TRANSISTOR DESIGN How to overcome transistor failures?
Whether manufacturing defects or overuse, a transistor may incur failures during its life cycle. Transistors do not come with expiration dates, but transistor faults are not a new concept in the semiconductor industry. Here is a guide to understanding transistor failures, the reason behind the faults, and possible solutions.
What is a transistor failure?
A failure (or fault) occurs in a transistor when it does not operate effectively. A transistor fault model describes the conditions of transistor failure during logic operations.
A transistor failure can be classified into two failure modes:
Struck-short: The transistor behaves like a short circuit. The resistance of the junction(s) becomes very low or zero. Such a low value makes the transistor operate in a conducting mode.
Struck-open: The transistor behaves like an open circuit. The resistance of the junction(s) becomes extremely high or infinite. Such a high value makes the transistor act as a resistor.
What are the causes of transistor failure?

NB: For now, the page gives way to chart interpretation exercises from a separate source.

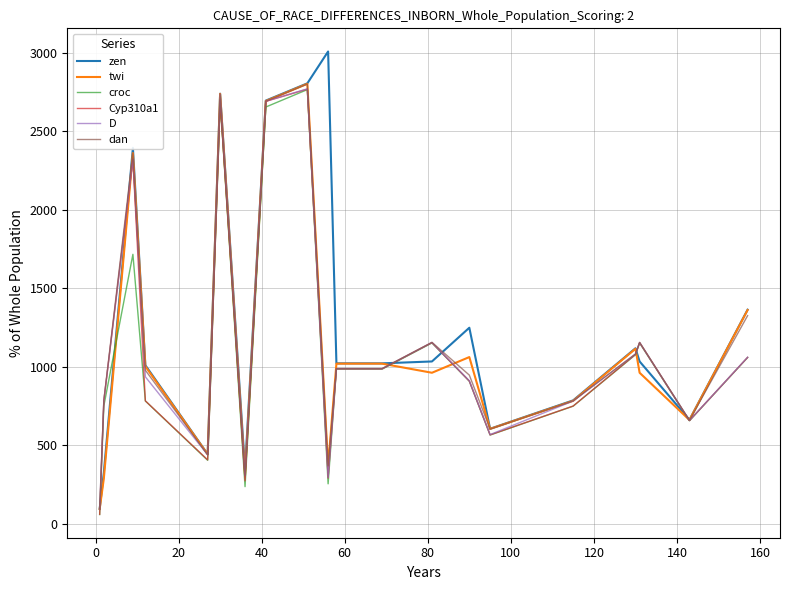

What is the highest value of the D series?

2771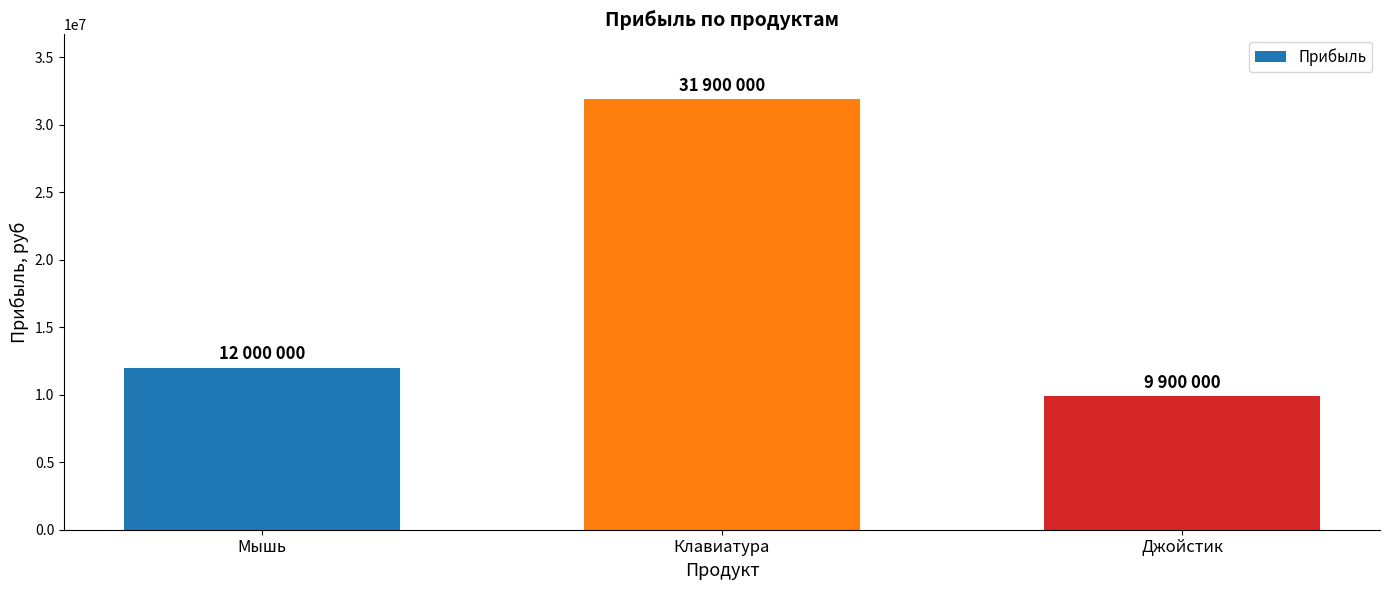

What is the change in value from Мышь to Клавиатура?

+19900000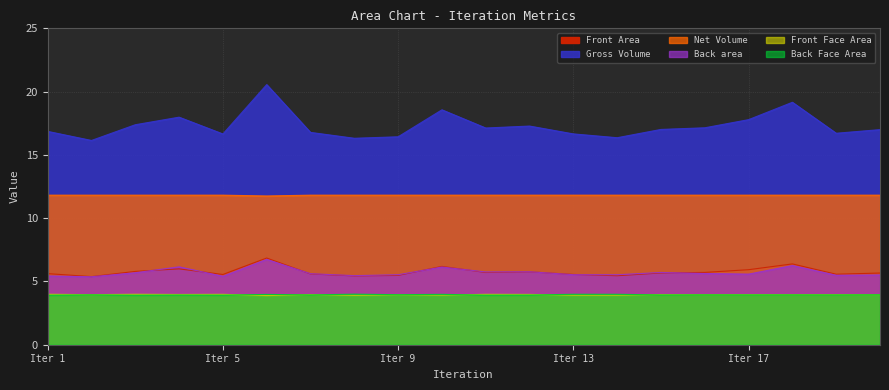

What are all the series names shown in the legend?

Front Area, Gross Volume, Net Volume, Back area, Front Face Area, Back Face Area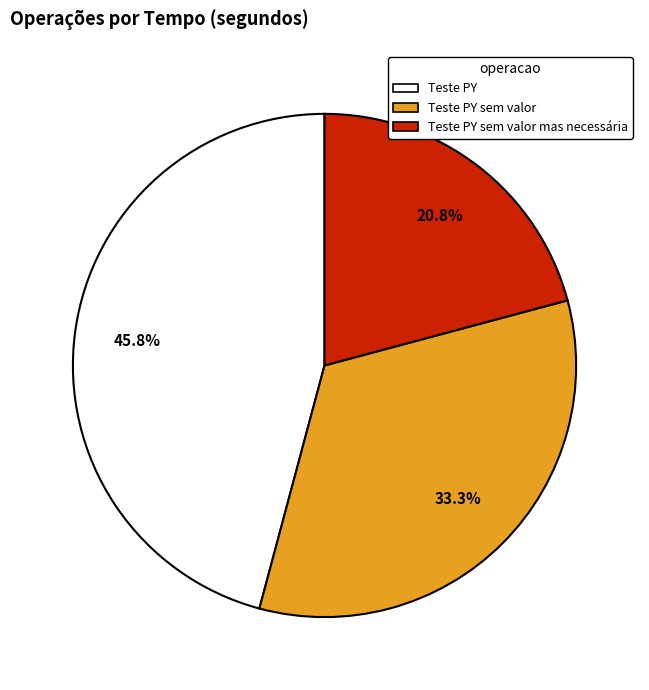

What portion of the pie excludes Teste PY?

54.2%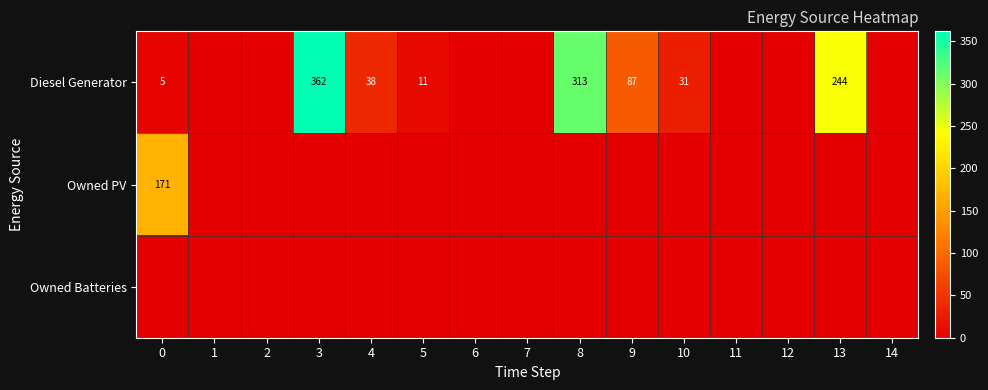

Is it true that Owned PV equals 171 at 0?

True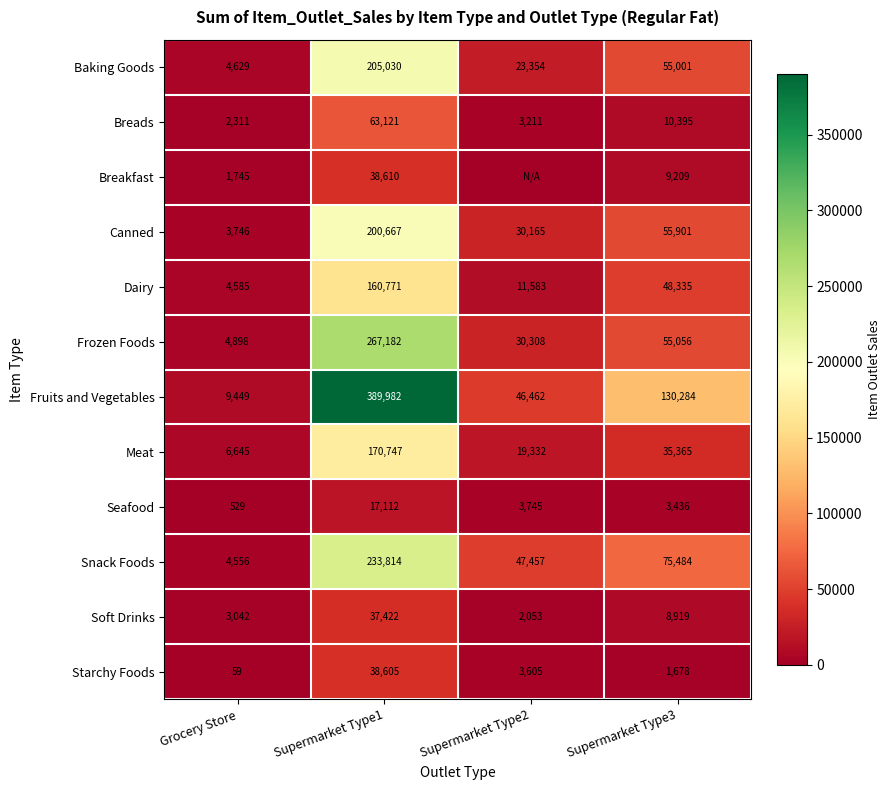

Is it true that Breakfast equals 5046.4 at Supermarket Type3?

False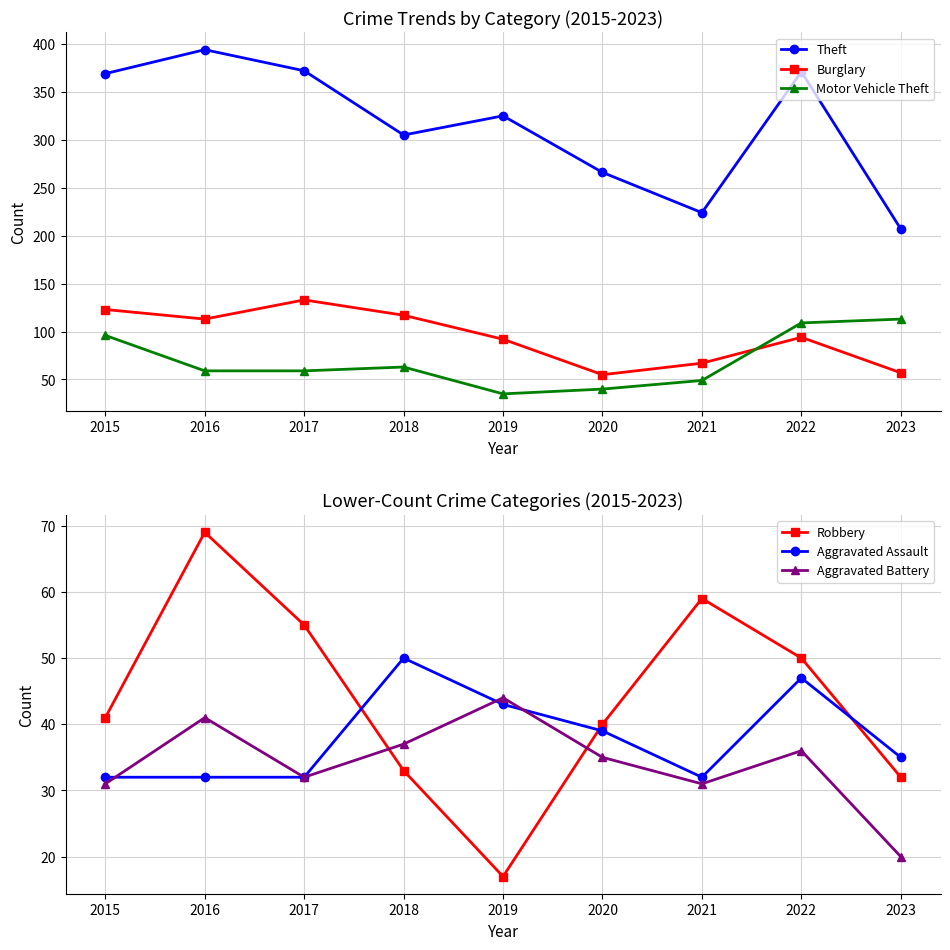

True or false: Robbery and Motor Vehicle Theft cross at least once.

True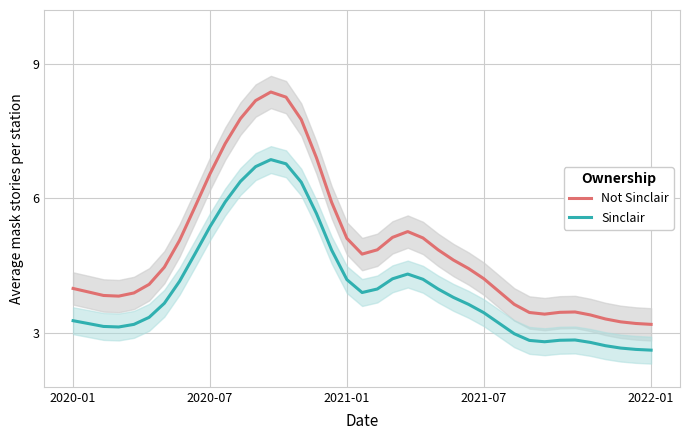

True or false: Sinclair and Not Sinclair cross at least once.

False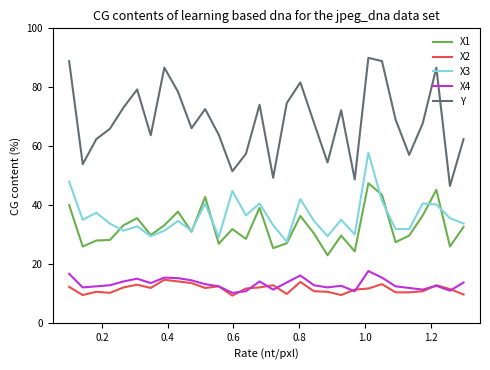

Which series has the largest range (max minus min)?

Y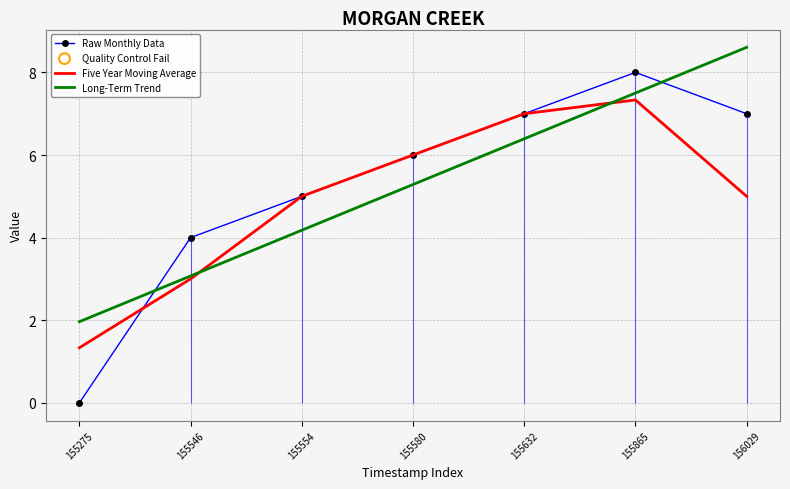

What is the total value across all series at 155554?

14.2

There are many reasons for a transistor to fail on a component level. The failures occur in the early stages and ending periods of the transistor life cycle. These 7 transistor failures may occur:
- 1. Manufacturing faults
- 2. Hot electrons
- 3. Parasitic structures
- 4. PCB faults
- 5. Contact resistance
- 6. Voltage spikes
- 7. Age of the transistor
How to design a transistor?
Manufacturing faults: Most electronic components, including transistors, face early-stage failures during manufacturing processes. Such faults could be due to improper packaging, inadequate mechanical stress, false circuitry, wire-related problems, thermal shocks, contamination, or damaged parts. Manufacturing faults reduce the performance capabilities of a transistor and lead to failures during the operation.
Hot electrons: Due to temperature variations, the majority charge carriers may gain sufficient thermal energy to cross the barrier potential. It may hinder the operation of a transistor even before biasing.
Parasitic structures: A parasitic structure forms inside the semiconductor that resembles another device. It hinders the operation of a transistor in its operating modes and makes it behave partially like another device. An example could be the base-emitter junction in BJT behaving like a PN diode, the body diode in MOSFET offering high current, failure of SCR to turn off, etc.
PCB faults: PCB is vulnerable to contamination due to environmental influences. Such faults may occur during the mechanical loads and soldering process.
Contact Resistance: The contact resistance of a transistor should ideally be low. Mechanical pressure and corrosion may alter the contact resistance.
Voltage spikes: When a transistor is turned off, a sudden high-frequency voltage spike may damage the device.
Age of the transistor: When a transistor is in use for multiple projects over a long time, chances are that it is overused. Most electronic components fail over time due to corrosion and physical damage.
Overcoming the challenges of transistors
Soak-test: Manufacturers are directly responsible for manufacturing faults. To avoid such faults, industries deploy “soak testing”. Also known as the capacity test, the soak test evaluates the transistor operation for an elevated temperature. The test results help manufacturers to eliminate faulty transistors and choose the best ones for commercial use. Soak tests are best suited for power transistors during the early stages.
Self-test: Some faulty transistors may get delivered from manufacturers or damaged over time. You should regularly test your transistors and other related electronic components to save time and money.
Replacement: When a transistor fails, it does not operate in the desired range. The best solution is to replace it with another transistor. When your power device starts to heat frequently, there are high chances of damage.
How to test a power transistor?
Watch this video to learn how to test a transistor with a multimeter:
It is crucial to test a transistor before using it for a project. Whether it is a power transistor or a logic transistor, testing helps to eliminate possible failures. Most transistors, along with other components, are tested on the circuit board before their use. The most common way to test a power transistor is the diode test method. The result of the diode test function indicates either a fully-operational transistor, a dead transistor, or damaged junctions.
Step 1: Remove the transistor from the circuit board. If it is a power transistor, remove it from the protective covering.
Step 2: Set up a Multimeter using red and black probes.
Step 3: Set the selector knob to the diode/buzz symbol.
Step 4: Use the relevant clampers with the probes.
- Two of the probes must touch either of the terminals at the same time.
- When there is no reading, swap the probes and test again.
- If you don’t know the configuration of power BJT (NPN or PNP) or Power MOSFET, you can try using all the probe combinations. However, it is an unlikely situation.
- Reading between two terminals indicates that the transistor is in good condition.
- For Power BJT, there should be a reading between the collector and the emitter.
- For Power MOSFET, there should be a reading between the drain and the source.
Result 1: When the multimeter gives a small reading, the transistor is working. Depending upon the position of the probes, the transistor can be NPN or PNP.
Result 2: When there is no reading even after swapping the probes, the transistor does not work.
Result 3: The multimeter produces a buzzing noise in either or all of the tests. The buzzing sound indicates damage to the junction and failure of the transistor.